Best basic protection stack: watermark, lower resolution, copyright notice, metadata, provenance records.
These do not stop AI scraping, but they support attribution, discourage casual misuse, and help with enforcement.

My Recommendation: Use a Layered Artist Protection System
The best solution is not one tool. The best solution is a workflow.
Before posting artwork online, keep a high-resolution master file offline. Export a public-facing version at a reasonable display size. Add a subtle but visible signature or watermark. Preserve metadata where possible. Then run the public-facing version through Glaze. For highly distinctive works that define your signature style, consider using Nightshade as well.
Post the protected image first on your own website, not only on social media. Your own site gives you more control. Add a clear copyright and no-AI-training notice to your website terms. Use robots.txt to disallow known AI training crawlers. If possible, use Cloudflare AI Crawl Control or equivalent bot protection to enforce blocking rather than merely request it.
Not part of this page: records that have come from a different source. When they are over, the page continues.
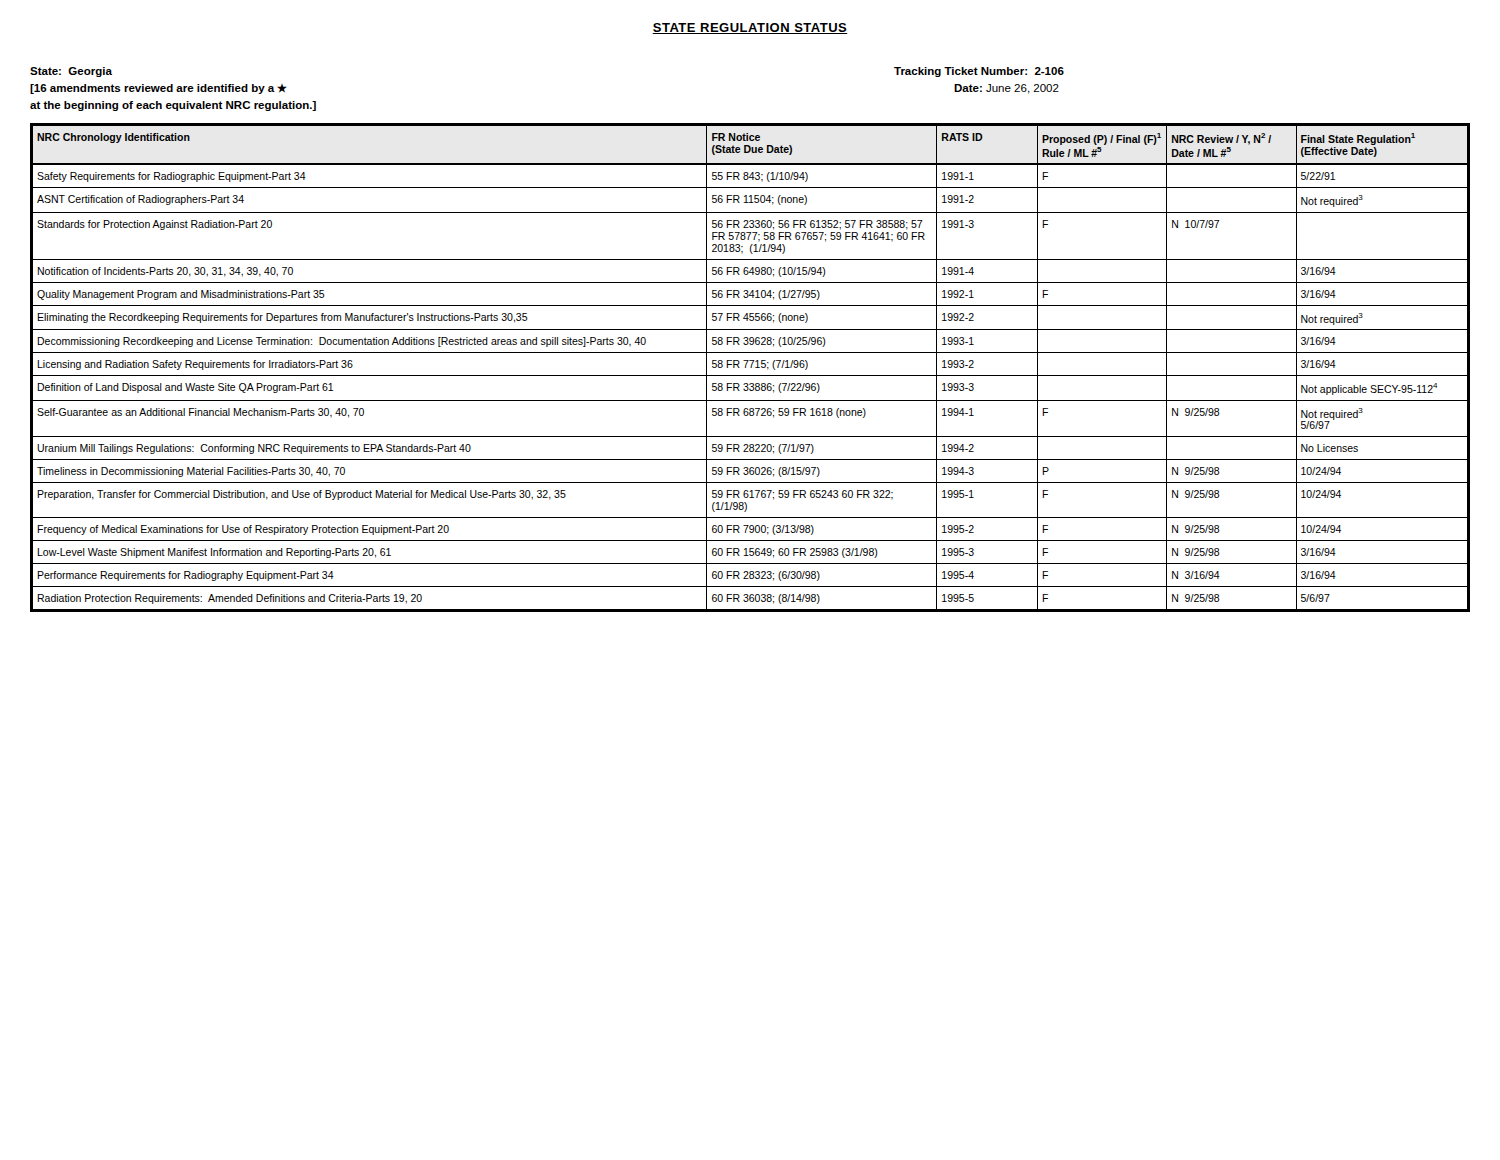STATE REGULATION STATUS
State: Georgia
[16 amendments reviewed are identified by a ★
at the beginning of each equivalent NRC regulation.]
Tracking Ticket Number: 2-106
Date: June 26, 2002
| NRC Chronology Identification | FR Notice (State Due Date) | RATS ID | Proposed (P) / Final (F) 1 Rule / ML # 5 | NRC Review / Y, N 2 / Date / ML # 5 | Final State Regulation 1 (Effective Date) |
| --- | --- | --- | --- | --- | --- |
| Safety Requirements for Radiographic Equipment-Part 34 | 55 FR 843; (1/10/94) | 1991-1 | F | | 5/22/91 |
| ASNT Certification of Radiographers-Part 34 | 56 FR 11504; (none) | 1991-2 | | | Not required 3 |
| Standards for Protection Against Radiation-Part 20 | 56 FR 23360; 56 FR 61352; 57 FR 38588; 57 FR 57877; 58 FR 67657; 59 FR 41641; 60 FR 20183; (1/1/94) | 1991-3 | F | N 10/7/97 | |
| Notification of Incidents-Parts 20, 30, 31, 34, 39, 40, 70 | 56 FR 64980; (10/15/94) | 1991-4 | | | 3/16/94 |
| Quality Management Program and Misadministrations-Part 35 | 56 FR 34104; (1/27/95) | 1992-1 | F | | 3/16/94 |
| Eliminating the Recordkeeping Requirements for Departures from Manufacturer's Instructions-Parts 30,35 | 57 FR 45566; (none) | 1992-2 | | | Not required 3 |
| Decommissioning Recordkeeping and License Termination: Documentation Additions [Restricted areas and spill sites]-Parts 30, 40 | 58 FR 39628; (10/25/96) | 1993-1 | | | 3/16/94 |
| Licensing and Radiation Safety Requirements for Irradiators-Part 36 | 58 FR 7715; (7/1/96) | 1993-2 | | | 3/16/94 |
| Definition of Land Disposal and Waste Site QA Program-Part 61 | 58 FR 33886; (7/22/96) | 1993-3 | | | Not applicable SECY-95-112 4 |
| Self-Guarantee as an Additional Financial Mechanism-Parts 30, 40, 70 | 58 FR 68726; 59 FR 1618 (none) | 1994-1 | F | N 9/25/98 | Not required 3 5/6/97 |
| Uranium Mill Tailings Regulations: Conforming NRC Requirements to EPA Standards-Part 40 | 59 FR 28220; (7/1/97) | 1994-2 | | | No Licenses |
| Timeliness in Decommissioning Material Facilities-Parts 30, 40, 70 | 59 FR 36026; (8/15/97) | 1994-3 | P | N 9/25/98 | 10/24/94 |
| Preparation, Transfer for Commercial Distribution, and Use of Byproduct Material for Medical Use-Parts 30, 32, 35 | 59 FR 61767; 59 FR 65243 60 FR 322; (1/1/98) | 1995-1 | F | N 9/25/98 | 10/24/94 |
| Frequency of Medical Examinations for Use of Respiratory Protection Equipment-Part 20 | 60 FR 7900; (3/13/98) | 1995-2 | F | N 9/25/98 | 10/24/94 |
| Low-Level Waste Shipment Manifest Information and Reporting-Parts 20, 61 | 60 FR 15649; 60 FR 25983 (3/1/98) | 1995-3 | F | N 9/25/98 | 3/16/94 |
| Performance Requirements for Radiography Equipment-Part 34 | 60 FR 28323; (6/30/98) | 1995-4 | F | N 3/16/94 | 3/16/94 |
| Radiation Protection Requirements: Amended Definitions and Criteria-Parts 19, 20 | 60 FR 36038; (8/14/98) | 1995-5 | F | N 9/25/98 | 5/6/97 |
If you use WordPress, watch Kudurru and similar scraper-defense tools. If you use social media, assume those images are public and vulnerable. Post lower-resolution, Glazed, watermarked previews and direct people back to your own site for full collections, purchases, licensing, and official information.
Use Have I Been Trained or similar tools when available to check known datasets and submit opt-outs. Register high-value works or major collections with the copyright office when appropriate. Keep dated source files, layered files, sketches, prompts, exports, invoices, product listings, and publication records.
The strongest artist defense is not secrecy. Artists need visibility. The strongest defense is controlled visibility: show the work, but do not hand over the cleanest, highest-resolution, easiest-to-train version without friction.

Final Verdict
Can AI scraping be stopped completely? No.
Can artists reduce risk? Yes.
Is Glaze worth using? Yes, especially for artists posting original visual work online. It is the best current image-level defense against style mimicry, but it should not be treated as a permanent shield.
Is Nightshade worth using? Yes, selectively, especially as a deterrent against unauthorized future training.
What is the best overall option? A layered system: Glaze for image-level protection, Cloudflare or equivalent controls for website-level blocking, robots.txt for rights signaling, Kudurru or similar tools for scraper defense, lower-resolution watermarked uploads for public display, opt-out registries for documentation, and copyright/provenance records for enforcement.
Artists should not have to defend their work from being harvested without consent. But until laws, platforms, and AI companies catch up, artists need practical defenses. The goal is not paranoia. The goal is sovereignty: control over where your work appears, how it is used, and whether your creative identity becomes raw material for someone else’s machine.